BIM35605 - Capital/revenue divide: intangible assets: purchase of tipping sites by a waste disposal company

Other than in the case where the trade comprises or includes property dealing, the costs of acquiring an interest in land will likely be on capital account - the land being a fixed capital asset of the trade. It does not matter that the land is thereafter ‘consumed’ by trading operations carried out on it.

In the case of Rolfe v Wimpey Waste Management Ltd [1989] 62TC399 the company acquired a number of freehold and leasehold landfill sites at prices related to the volume of waste which could be tipped. In addition to the cost of the freehold or leasehold the company incurred expenditure on planning permission, disposal licences, site offices, making or improving roads, erecting fences, preparing the landfill sites to accept the various types of waste, constructing a rail terminal, restoration of the sites when tipping ceased and investigating sites that proved useless for its operations. The average life of the sites from acquisition to final restoration was about seven years.

The company claimed that the costs were incurred on revenue account on the basis that it had acquired the land in order to use the airspace above it, what the company described as ‘consumable tipping space’. The amount claimed in the accounts reflected the amount of space ‘consumed’ in each particular year.
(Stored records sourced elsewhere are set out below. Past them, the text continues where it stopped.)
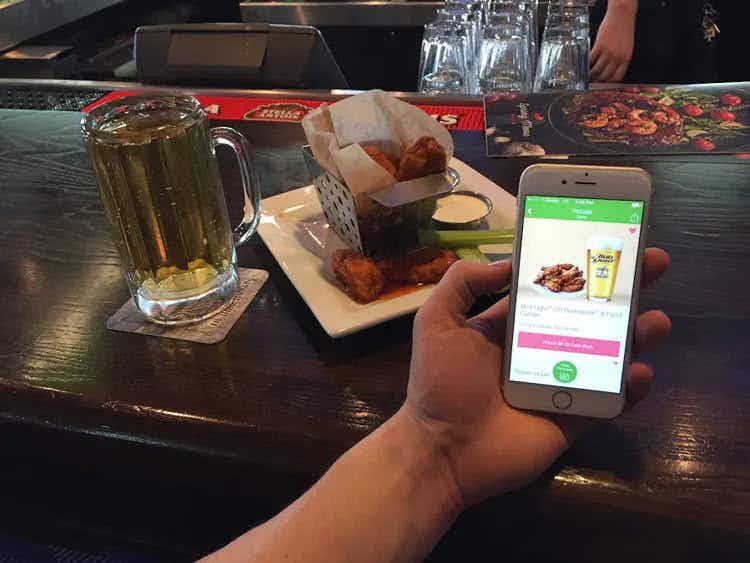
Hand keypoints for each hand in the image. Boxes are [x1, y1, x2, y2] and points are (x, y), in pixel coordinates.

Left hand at [404, 249, 669, 506]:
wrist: (443, 450)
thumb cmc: (440, 383)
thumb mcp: (437, 321)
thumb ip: (463, 283)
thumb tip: (508, 261)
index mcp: (512, 326)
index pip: (554, 288)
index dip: (580, 266)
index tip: (610, 242)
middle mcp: (541, 349)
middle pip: (591, 314)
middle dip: (624, 290)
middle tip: (655, 265)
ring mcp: (561, 383)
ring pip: (610, 354)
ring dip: (637, 335)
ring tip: (654, 322)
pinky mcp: (574, 418)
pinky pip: (611, 400)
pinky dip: (630, 387)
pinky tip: (638, 372)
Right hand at [590, 4, 636, 82]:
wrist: (622, 16)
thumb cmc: (624, 30)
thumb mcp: (626, 47)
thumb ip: (620, 58)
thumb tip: (610, 68)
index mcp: (626, 58)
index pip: (617, 77)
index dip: (609, 82)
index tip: (604, 84)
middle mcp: (618, 57)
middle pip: (605, 75)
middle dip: (598, 80)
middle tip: (593, 81)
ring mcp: (608, 52)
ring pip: (597, 69)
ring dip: (591, 74)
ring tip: (587, 75)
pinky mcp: (599, 46)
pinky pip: (591, 59)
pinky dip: (587, 64)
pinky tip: (585, 64)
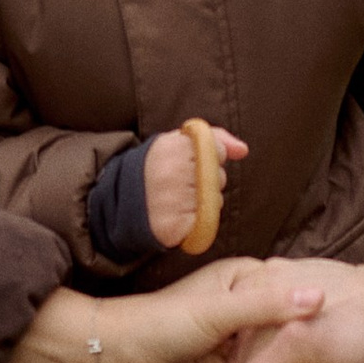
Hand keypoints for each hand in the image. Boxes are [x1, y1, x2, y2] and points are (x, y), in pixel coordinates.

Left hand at [7, 263, 324, 362]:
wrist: (119, 362)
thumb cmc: (161, 323)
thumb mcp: (219, 312)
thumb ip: (267, 307)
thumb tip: (319, 297)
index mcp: (245, 279)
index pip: (295, 290)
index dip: (321, 305)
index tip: (354, 320)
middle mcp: (246, 308)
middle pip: (290, 326)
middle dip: (310, 340)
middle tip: (347, 358)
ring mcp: (239, 343)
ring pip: (279, 355)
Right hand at [143, 121, 248, 249]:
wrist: (120, 203)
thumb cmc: (157, 169)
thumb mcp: (177, 143)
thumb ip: (214, 137)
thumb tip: (243, 150)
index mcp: (170, 146)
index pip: (216, 151)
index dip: (208, 158)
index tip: (188, 162)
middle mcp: (170, 171)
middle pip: (218, 177)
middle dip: (208, 182)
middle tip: (181, 184)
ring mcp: (171, 199)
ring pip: (214, 201)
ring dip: (204, 204)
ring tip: (179, 201)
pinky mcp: (173, 225)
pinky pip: (206, 223)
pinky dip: (198, 223)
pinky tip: (179, 217)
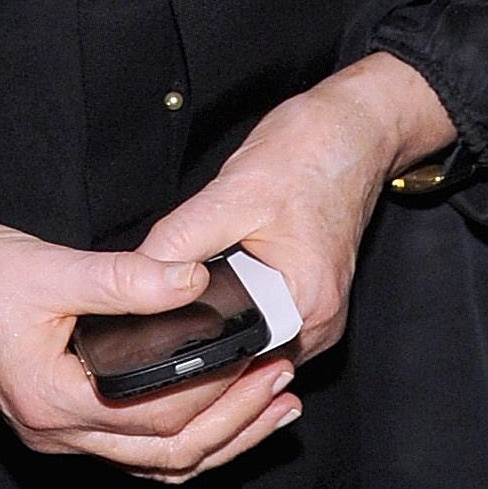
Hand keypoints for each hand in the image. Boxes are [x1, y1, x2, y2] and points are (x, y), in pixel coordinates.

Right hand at [0, 184, 302, 482]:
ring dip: (216, 438)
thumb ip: (126, 279)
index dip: (223, 392)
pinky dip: (179, 436)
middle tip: (283, 384)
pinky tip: (213, 412)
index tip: (264, 355)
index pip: (162, 418)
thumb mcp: (49, 266)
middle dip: (235, 423)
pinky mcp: (56, 417)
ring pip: (154, 463)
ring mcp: (54, 432)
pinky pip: (132, 448)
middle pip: (167, 455)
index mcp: (54, 401)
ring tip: (270, 406)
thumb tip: (196, 280)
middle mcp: (55, 432)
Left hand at [138, 52, 454, 360]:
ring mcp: (318, 315)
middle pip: (242, 355)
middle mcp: (319, 323)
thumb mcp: (231, 194)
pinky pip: (264, 320)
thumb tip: (137, 278)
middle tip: (159, 309)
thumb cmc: (307, 155)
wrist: (350, 131)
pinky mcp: (309, 299)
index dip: (187, 350)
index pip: (233, 356)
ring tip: (189, 290)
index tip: (149, 336)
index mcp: (306, 305)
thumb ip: (180, 241)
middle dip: (200, 336)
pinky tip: (220, 281)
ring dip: (219, 322)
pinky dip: (238, 307)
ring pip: (251, 339)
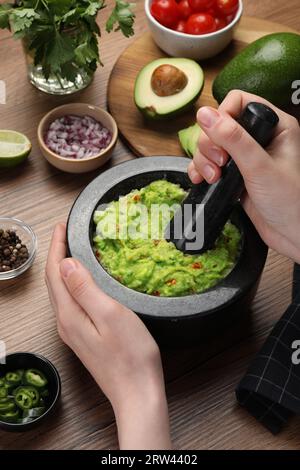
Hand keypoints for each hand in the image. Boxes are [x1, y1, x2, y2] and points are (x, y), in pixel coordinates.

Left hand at [45, 223, 171, 449]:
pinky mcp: (84, 339)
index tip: (61, 226)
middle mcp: (66, 324)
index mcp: (70, 315)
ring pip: (61, 294)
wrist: (137, 393)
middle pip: (54, 283)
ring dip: (63, 270)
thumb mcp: (110, 314)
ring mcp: (74, 333)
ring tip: (70, 251)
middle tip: (64, 233)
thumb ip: (85, 288)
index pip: (55, 273)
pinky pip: (71, 304)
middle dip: (57, 255)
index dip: (57, 247)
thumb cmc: (130, 356)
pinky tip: (82, 283)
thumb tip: (66, 264)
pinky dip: (72, 286)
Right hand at [188, 90, 299, 262]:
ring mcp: (245, 157)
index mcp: (274, 125)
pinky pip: (209, 163)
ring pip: (210, 145)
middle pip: (218, 124)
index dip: (222, 117)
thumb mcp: (259, 167)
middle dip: (210, 144)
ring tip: (213, 178)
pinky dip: (201, 170)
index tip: (220, 140)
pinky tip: (201, 180)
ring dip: (204, 160)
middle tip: (219, 165)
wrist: (293, 236)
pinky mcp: (235, 175)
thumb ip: (233, 139)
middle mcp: (259, 138)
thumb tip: (204, 114)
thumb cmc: (289, 202)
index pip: (238, 102)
Much of the lengthy decision by the Special Commissioner in favour of the taxpayer is taken up by accountancy evidence.

The Court of Appeal held, that:

  1. Expenditure to acquire an interest in land is prima facie capital expenditure.
  2. The asset acquired by the company was not airspace but the land or the interest in it. It was not like the stock of a builder because neither it nor any interest in it was disposed of to the customer. It was essentially the place where the company carried on its business.
  3. The bases upon which prices paid for sites and charged to customers for the disposal of waste on them were calculated did not affect the matter.
  4. The sites were used for a sufficiently long period to qualify as capital.

At page 437 Harman J explained that the airspace could not be divorced from the land over which it lay:

‘…it is quite plain that airspace is not something which even the most ingenious conveyancer of Lincoln’s Inn has ever dealt with as an item of property unrelated to the ground over which it lies.’

For guidance on expenditure incurred on the remediation of contaminated land see CIRD60000 onwards. For guidance on waste disposal site preparation and restoration expenditure see BIM67400 onwards.